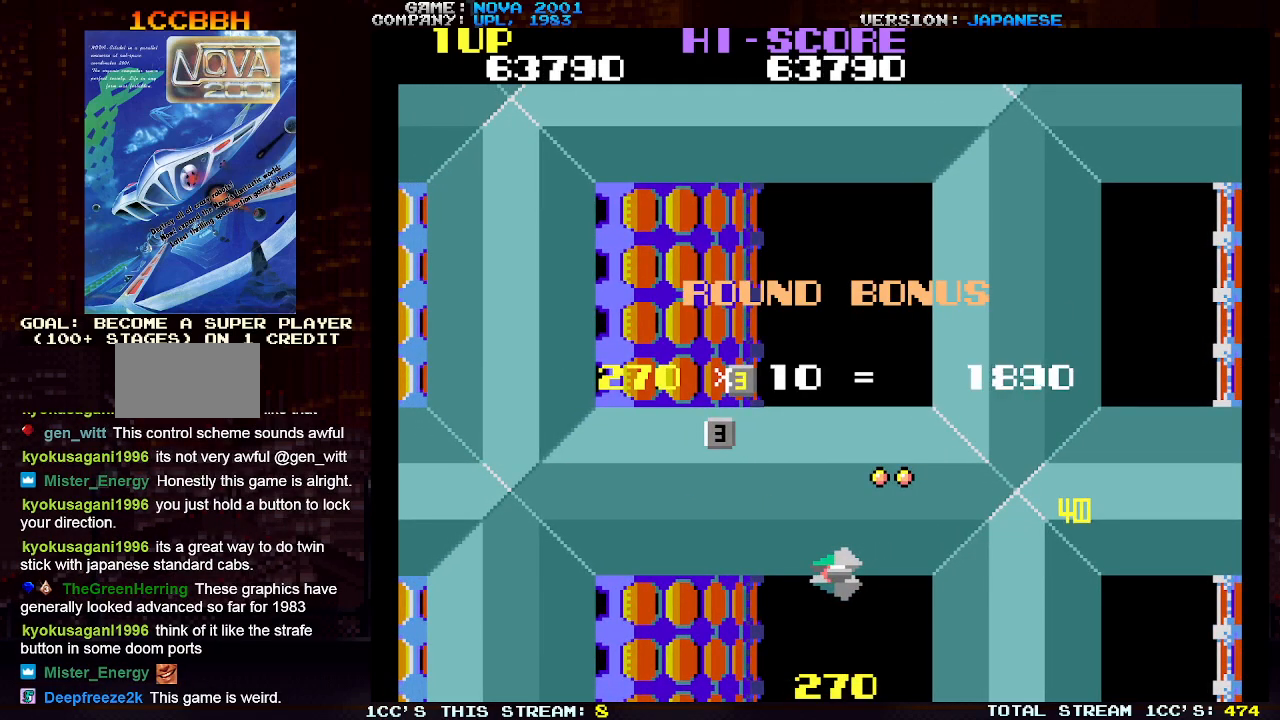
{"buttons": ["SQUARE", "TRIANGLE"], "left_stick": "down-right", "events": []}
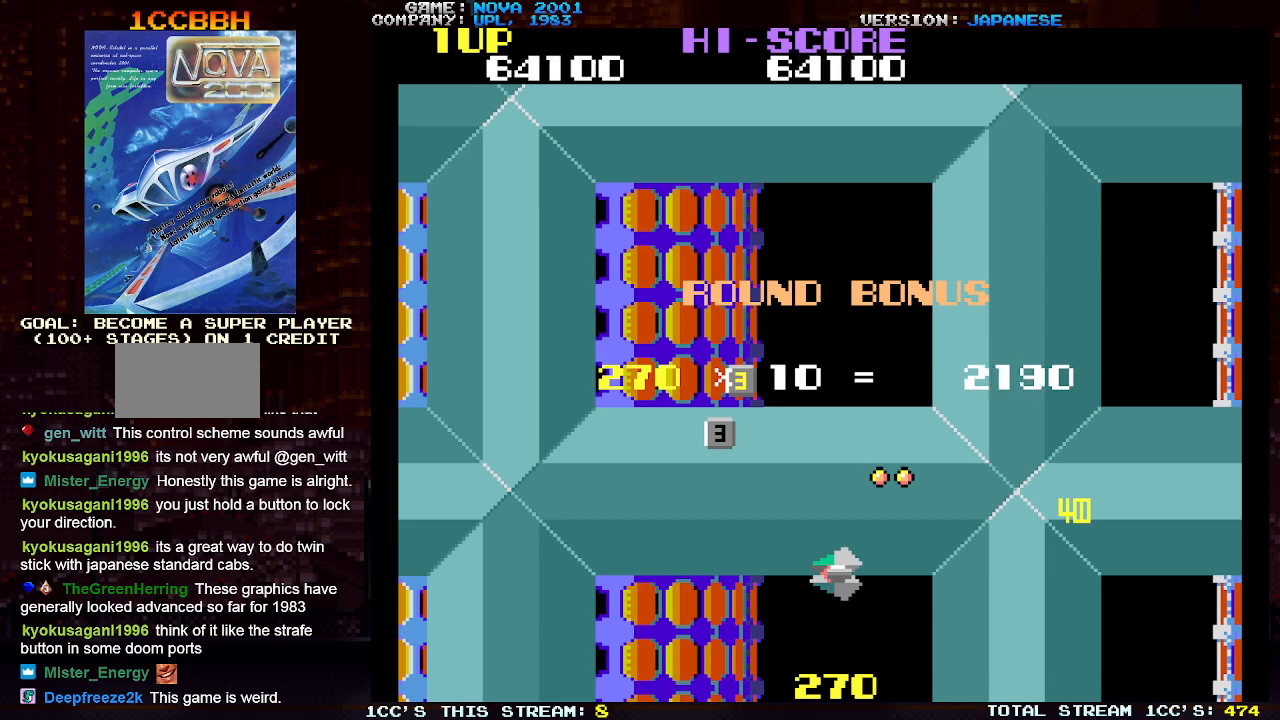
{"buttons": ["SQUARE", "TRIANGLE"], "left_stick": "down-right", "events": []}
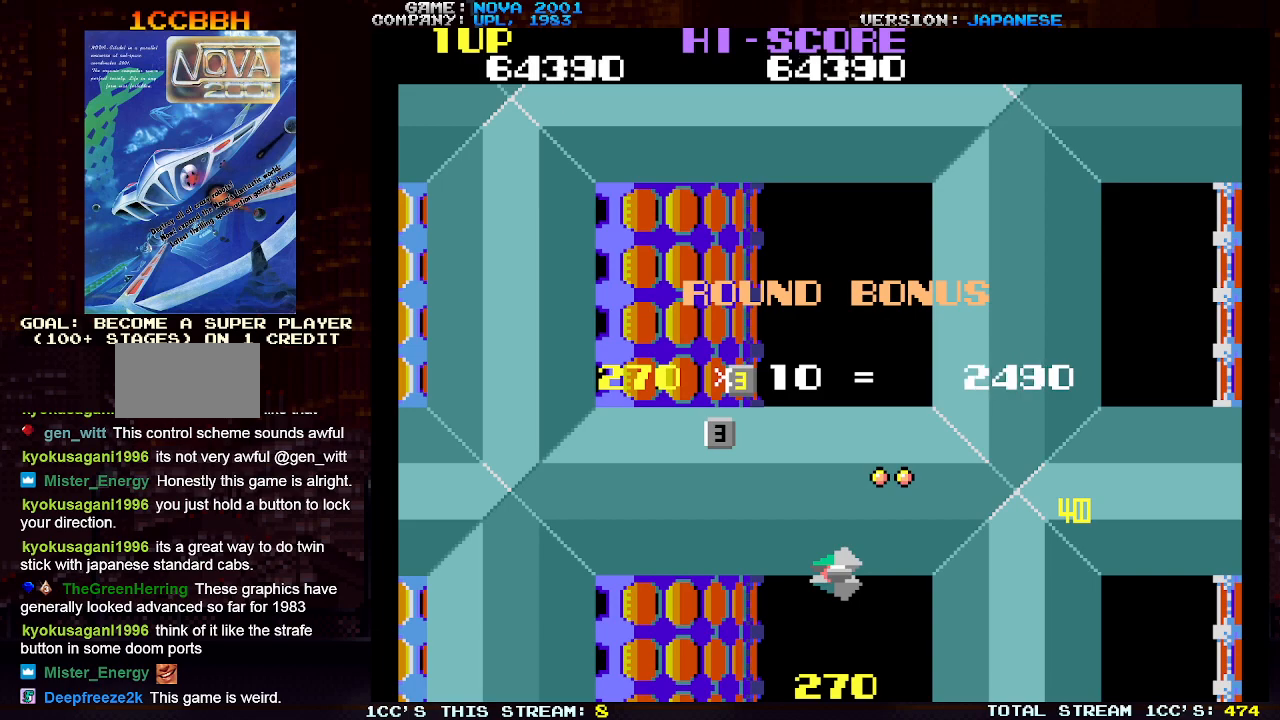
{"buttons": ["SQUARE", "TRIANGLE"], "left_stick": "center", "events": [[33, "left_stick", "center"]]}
####################
◆ **REQUIRED ACTION**
Only the words belong in your copy: restate the data above exactly and leave the images out.

◆ **ANSWER FOR THE TASK**
{"buttons": ["SQUARE", "TRIANGLE"], "left_stick": "down-right", "events": []}
{"buttons": ["SQUARE", "TRIANGLE"], "left_stick": "down-right", "events": []}
{"buttons": ["SQUARE", "TRIANGLE"], "left_stick": "center", "events": [[33, "left_stick", "center"]]}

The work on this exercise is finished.